Sugar or Aspartame, which one’s better?
Whether or not it’s better to consume beverages sweetened with sugar or artificial sweetener is a very debated issue. Lots of studies link sugar consumption in beverages with weight gain and skewed metabolic systems. However, artificial sweeteners like aspartame don’t have a clean slate either.
I wrote previously how MSG helps contribute to metabolic disorders by acting as an “excitatory” molecule, and aspartame behaves in a similar way, causing similar problems. If synapes in your body are chronically over-stimulated they become insensitive to traditional metabolic inputs and stop working properly. Not a good thing.
One hole in the debate is the lack of long term clinical trials comparing the effects of both in isolation. A recent study just attempted to answer that question.

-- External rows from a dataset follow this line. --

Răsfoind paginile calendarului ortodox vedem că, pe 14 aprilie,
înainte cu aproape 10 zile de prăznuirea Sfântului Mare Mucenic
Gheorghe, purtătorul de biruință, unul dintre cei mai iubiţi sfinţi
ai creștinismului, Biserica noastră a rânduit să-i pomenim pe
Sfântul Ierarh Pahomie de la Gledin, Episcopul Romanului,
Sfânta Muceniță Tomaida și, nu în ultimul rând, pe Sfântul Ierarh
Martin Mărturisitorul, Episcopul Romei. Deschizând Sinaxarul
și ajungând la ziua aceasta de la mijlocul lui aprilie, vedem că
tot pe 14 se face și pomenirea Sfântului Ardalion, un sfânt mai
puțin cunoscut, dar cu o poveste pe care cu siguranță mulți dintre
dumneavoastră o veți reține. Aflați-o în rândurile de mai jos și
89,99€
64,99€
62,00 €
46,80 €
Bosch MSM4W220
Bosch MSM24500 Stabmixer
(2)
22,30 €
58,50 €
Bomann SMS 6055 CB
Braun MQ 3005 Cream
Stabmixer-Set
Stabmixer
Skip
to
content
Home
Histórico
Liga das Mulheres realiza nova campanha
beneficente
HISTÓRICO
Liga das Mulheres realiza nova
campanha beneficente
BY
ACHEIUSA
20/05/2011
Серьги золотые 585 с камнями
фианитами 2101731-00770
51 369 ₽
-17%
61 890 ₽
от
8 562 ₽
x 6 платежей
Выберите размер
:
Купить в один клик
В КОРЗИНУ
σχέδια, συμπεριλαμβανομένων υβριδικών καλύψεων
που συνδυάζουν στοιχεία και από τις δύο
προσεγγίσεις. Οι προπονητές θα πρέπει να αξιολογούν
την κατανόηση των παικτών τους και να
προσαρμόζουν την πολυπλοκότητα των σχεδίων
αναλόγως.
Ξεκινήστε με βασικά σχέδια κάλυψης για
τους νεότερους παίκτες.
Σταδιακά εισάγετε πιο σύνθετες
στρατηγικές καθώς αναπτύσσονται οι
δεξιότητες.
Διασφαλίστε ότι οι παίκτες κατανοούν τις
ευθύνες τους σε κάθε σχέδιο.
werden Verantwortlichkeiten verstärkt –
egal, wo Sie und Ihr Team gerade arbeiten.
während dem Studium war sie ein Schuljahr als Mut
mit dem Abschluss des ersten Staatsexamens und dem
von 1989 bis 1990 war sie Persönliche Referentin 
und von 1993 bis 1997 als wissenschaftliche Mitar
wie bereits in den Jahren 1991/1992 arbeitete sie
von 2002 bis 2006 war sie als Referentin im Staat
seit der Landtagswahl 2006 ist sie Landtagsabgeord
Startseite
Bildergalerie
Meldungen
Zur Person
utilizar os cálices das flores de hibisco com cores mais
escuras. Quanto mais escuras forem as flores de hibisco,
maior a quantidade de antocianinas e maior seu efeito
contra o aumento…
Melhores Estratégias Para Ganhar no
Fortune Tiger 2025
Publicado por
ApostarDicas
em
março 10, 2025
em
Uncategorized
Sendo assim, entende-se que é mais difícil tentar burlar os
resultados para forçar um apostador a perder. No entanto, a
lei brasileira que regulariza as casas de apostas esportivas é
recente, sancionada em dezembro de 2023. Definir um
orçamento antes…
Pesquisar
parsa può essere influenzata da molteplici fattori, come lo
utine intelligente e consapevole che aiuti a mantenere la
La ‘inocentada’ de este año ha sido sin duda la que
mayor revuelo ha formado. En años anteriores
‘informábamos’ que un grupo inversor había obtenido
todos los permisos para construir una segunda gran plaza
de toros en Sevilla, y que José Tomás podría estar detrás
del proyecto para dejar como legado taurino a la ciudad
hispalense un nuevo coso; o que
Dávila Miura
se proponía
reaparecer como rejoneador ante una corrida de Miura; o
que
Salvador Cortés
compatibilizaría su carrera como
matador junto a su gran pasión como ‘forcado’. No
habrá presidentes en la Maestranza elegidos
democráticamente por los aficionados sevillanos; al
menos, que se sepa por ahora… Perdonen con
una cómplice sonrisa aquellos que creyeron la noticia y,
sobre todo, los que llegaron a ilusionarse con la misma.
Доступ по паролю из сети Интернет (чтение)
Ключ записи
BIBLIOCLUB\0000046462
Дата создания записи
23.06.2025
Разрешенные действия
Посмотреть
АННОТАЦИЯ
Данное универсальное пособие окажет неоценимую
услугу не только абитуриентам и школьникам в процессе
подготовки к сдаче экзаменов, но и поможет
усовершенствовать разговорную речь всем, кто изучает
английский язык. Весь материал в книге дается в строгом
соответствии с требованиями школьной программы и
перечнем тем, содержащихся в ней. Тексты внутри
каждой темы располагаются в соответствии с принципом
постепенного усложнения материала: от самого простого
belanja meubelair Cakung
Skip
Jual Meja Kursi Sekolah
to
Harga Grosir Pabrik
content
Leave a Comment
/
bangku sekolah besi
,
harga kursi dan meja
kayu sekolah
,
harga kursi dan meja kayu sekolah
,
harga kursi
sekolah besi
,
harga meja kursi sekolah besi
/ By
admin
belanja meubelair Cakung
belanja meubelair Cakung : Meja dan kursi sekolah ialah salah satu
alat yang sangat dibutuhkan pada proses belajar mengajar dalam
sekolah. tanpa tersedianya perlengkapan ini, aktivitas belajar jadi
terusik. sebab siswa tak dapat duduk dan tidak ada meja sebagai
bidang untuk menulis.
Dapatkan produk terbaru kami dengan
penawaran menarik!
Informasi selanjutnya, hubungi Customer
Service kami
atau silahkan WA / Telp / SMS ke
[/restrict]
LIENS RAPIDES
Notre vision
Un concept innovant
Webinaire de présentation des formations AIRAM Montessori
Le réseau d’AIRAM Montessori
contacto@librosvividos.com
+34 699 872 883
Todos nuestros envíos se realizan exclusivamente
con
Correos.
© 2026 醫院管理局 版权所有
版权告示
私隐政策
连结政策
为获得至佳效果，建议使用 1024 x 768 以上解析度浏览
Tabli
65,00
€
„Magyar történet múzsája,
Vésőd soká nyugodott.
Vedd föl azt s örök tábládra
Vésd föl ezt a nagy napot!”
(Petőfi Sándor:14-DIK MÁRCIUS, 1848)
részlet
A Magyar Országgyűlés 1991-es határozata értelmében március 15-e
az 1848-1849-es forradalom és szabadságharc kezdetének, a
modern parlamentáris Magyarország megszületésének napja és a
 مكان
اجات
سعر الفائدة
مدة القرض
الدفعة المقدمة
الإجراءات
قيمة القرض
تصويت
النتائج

Fat Accumulation in Beverages Sweetened With Sugar and Aspartame
A paper recently published in the American Journal of Clinical Nutrition conducted a 6 month clinical trial that studied how the body’s metabolic systems changed when regularly consuming sucrose vs. other beverages. People regularly took cola, milk, water, or diet cola in controlled dietary settings for 6 months, and their metabolic risk factors were compared to one another.
What were the results? (emphasis added by me):
Daily intake of SSSDs (cola) for 6 mo increases ectopic fat accumulation and lipids compared with milk, diet cola, and water. Thus, daily intake of SSSDs is likely to enhance the risk of cardiovascular and metabolic diseases.
Score one for aspartame.
Of course, artificially sweet drinks should ideally be avoided altogether. Lots of evidence suggests sweetened beverages might be one of the biggest culprits in metabolic disorders because they add calories while providing no additional nutritional value. Nada. Even nutritionally empty solid carbohydrates contribute some feeling of satiety, but sweetened beverages don’t seem to register a dint on your body’s sense of hunger.